Delons declared an attraction to films that were muddled, badly made, forgotten, excessive or marked by an unusual greatness that polite critical judgement could not accommodate. He opposed the prestige granted automatically to conspicuous technical achievement, using the reception of Abel Gance's triple-screen Napoléon and Ben-Hur as examples of admiration disciplined by respectable taste.

For Delons, a film became critically productive when it ceased to appear eternal or self-identical and unsettled the spectator's position. The “lost” film could provoke the question “Where am I?” by displacing viewers within a world they thought familiar. It offered encounters with fear as well as hope and with bodies, affects and visual events that resisted orderly classification.

The second instalment was accompanied by Harfaux's photograph of bound arms and hands. Its epigraph, taken from Novalis, invoked storms and interruptions of bourgeois existence. The interaction of Delons's text and Harfaux's photograph linked the review's cinema research with the Grand Jeu's wider interest in bodily constraint, revolt and destabilised perception.

Delons eventually described cinema's negative and mutable range as an “exercise in oblivion”. Wild argues that his criticism joined fear of death to another anxiety: the fear of disappearance from memory.

===Later cinema writings===

Delons continued writing for La Revue du cinéma after Gallimard assumed publication. His later contributions included:

- “Chronique du mauvais œil” (“Chronicle of the Evil Eye”), 1929;
- “Parler aux yeux ou le mélange des genres” (“Speaking to the Eyes, or the Mixture of Genres”), 1929;
- reviews and short critical notes;
- “Les Vedettes laides” (“Ugly Stars”), 1931.

• Required action 1:
Answer these questions about the text on Delons's film criticism:
(a) Which two films did Delons cite as examples of admiration disciplined by respectable taste?
(b) Whose photograph accompanied the second instalment, and what did it show?
(c) What phrase did Delons eventually use for cinema's negative and mutable range?
• Required action 2:
Carry on the text on Delons's film criticism from the point where it stops.

• Excerpted records:
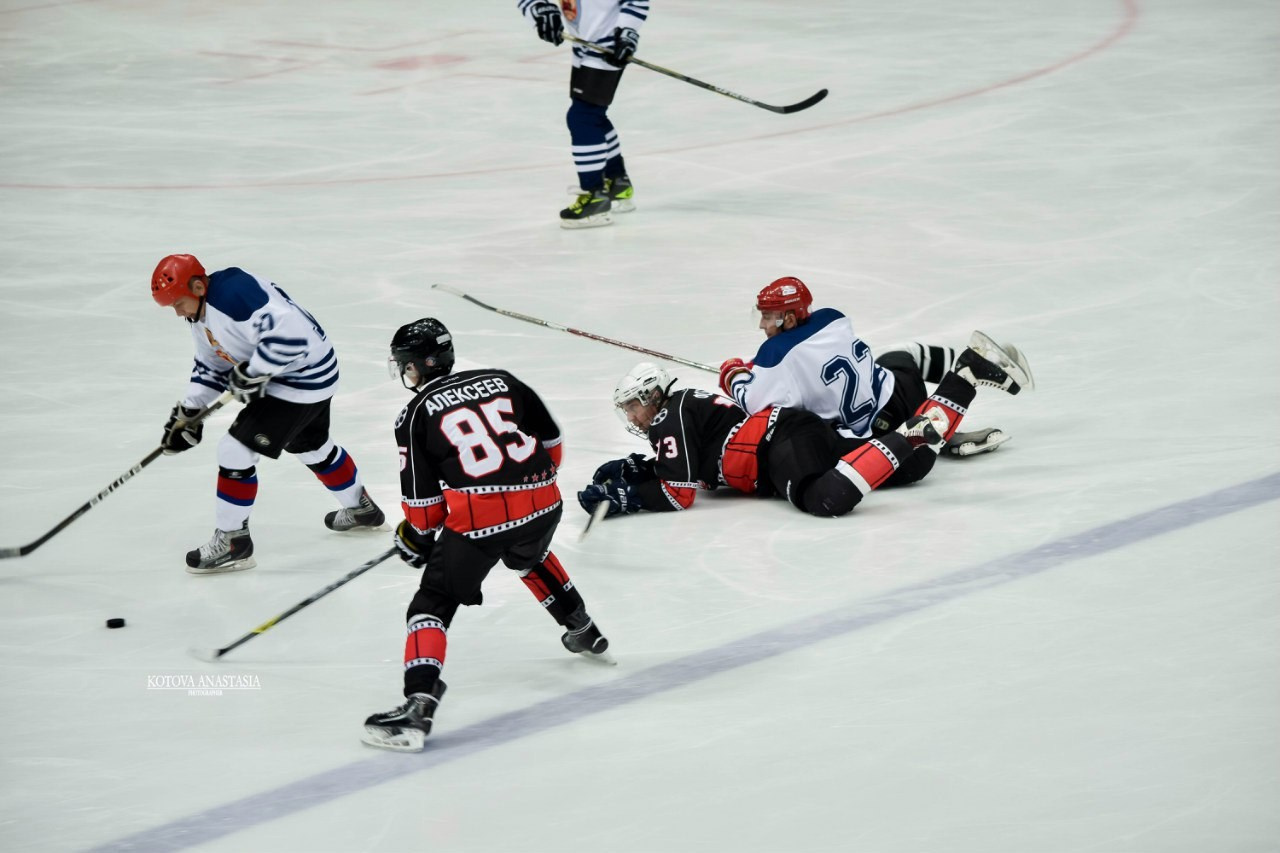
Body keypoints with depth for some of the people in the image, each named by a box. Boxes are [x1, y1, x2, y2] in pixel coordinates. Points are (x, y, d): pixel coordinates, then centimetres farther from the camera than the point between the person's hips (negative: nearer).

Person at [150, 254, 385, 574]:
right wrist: (188, 410, 5)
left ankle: (232, 541, 2)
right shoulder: (201, 312, 3)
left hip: (304, 375, -11)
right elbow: (212, 365, 14)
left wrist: (253, 372, -28)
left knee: (236, 449, -10)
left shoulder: (234, 293, -30)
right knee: (311, 446, 31)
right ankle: (361, 510, 53)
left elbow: (287, 333, -37)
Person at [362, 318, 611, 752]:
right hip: (541, 504, 6)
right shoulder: (501, 381, 15)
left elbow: (423, 500, 5)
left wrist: (415, 537, 22)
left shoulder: (416, 415, 4)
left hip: (477, 518, -6)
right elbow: (550, 439, 19)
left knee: (432, 605, 0)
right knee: (530, 559, 39)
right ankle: (585, 634, 51)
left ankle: (418, 705, -18)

• Exercise answer 1:
(a) Abel Gance's triple-screen Napoléon and Ben-Hur.
(b) Harfaux's photograph, which showed bound arms and hands.
(c) An “exercise in oblivion”.

• Exercise answer 2:
“Chronique du mauvais œil” extended his interest in cinema's capacity to examine its own corrupt, abject or decadent desires. “Les Vedettes laides” challenged the visual economy organised around beautiful stars by asking what cinema disclosed through faces that conventional glamour rejected.

Delons also contributed to Bifur, Variétés and other periodicals in which film, photography, literature and ethnographic or philosophical inquiry were brought together. He was a friend and collaborator of Jacques Brunius and the photographer Denise Bellon.

Abadie places his writing within an interwar development she calls cinéologie: a form of writing in which poets, novelists and essayists sought not merely to review individual films but to construct cinema as an independent object of thought. Delons's work is distinctive within this field because it continually resists settling upon a complete definition of cinema.

==Le Grand Jeu==

===Association with the group===

Delons encountered the Grand Jeu circle in late 1928. He had not belonged to the original Phrères Simplistes formed in Reims by René Daumal, Roger Gilbert-Lecomte, Roger Vailland and Robert Meyrat. He entered the wider Parisian collective after its first magazine issue had appeared.

The Grand Jeu joined poetry and visual art to revolutionary politics, psychological and parapsychological experiments, Hindu philosophy, Western esotericism and what its central writers termed “experimental metaphysics”. Its members understood literature and art as instruments within a broader research into consciousness rather than as self-contained cultural activities.

This conception corresponded closely with Delons's emerging approach to cinema. Jennifer Wild observes that film became one of the principal “means” through which he carried the group's research methods into an established cultural field. His criticism sought to discover the disruptions caused by cinema rather than define and defend a stable cinematic art.

===The 1929 confrontation with Surrealism===

In February 1929, Raymond Queneau circulated an invitation asking approximately thirty avant-garde writers and artists to discuss possible common political action. The Grand Jeu replied collectively, agreeing on the need for cooperation. Delons and Pierre Audard, whose connection with the group was not yet widely known, joined the signatories.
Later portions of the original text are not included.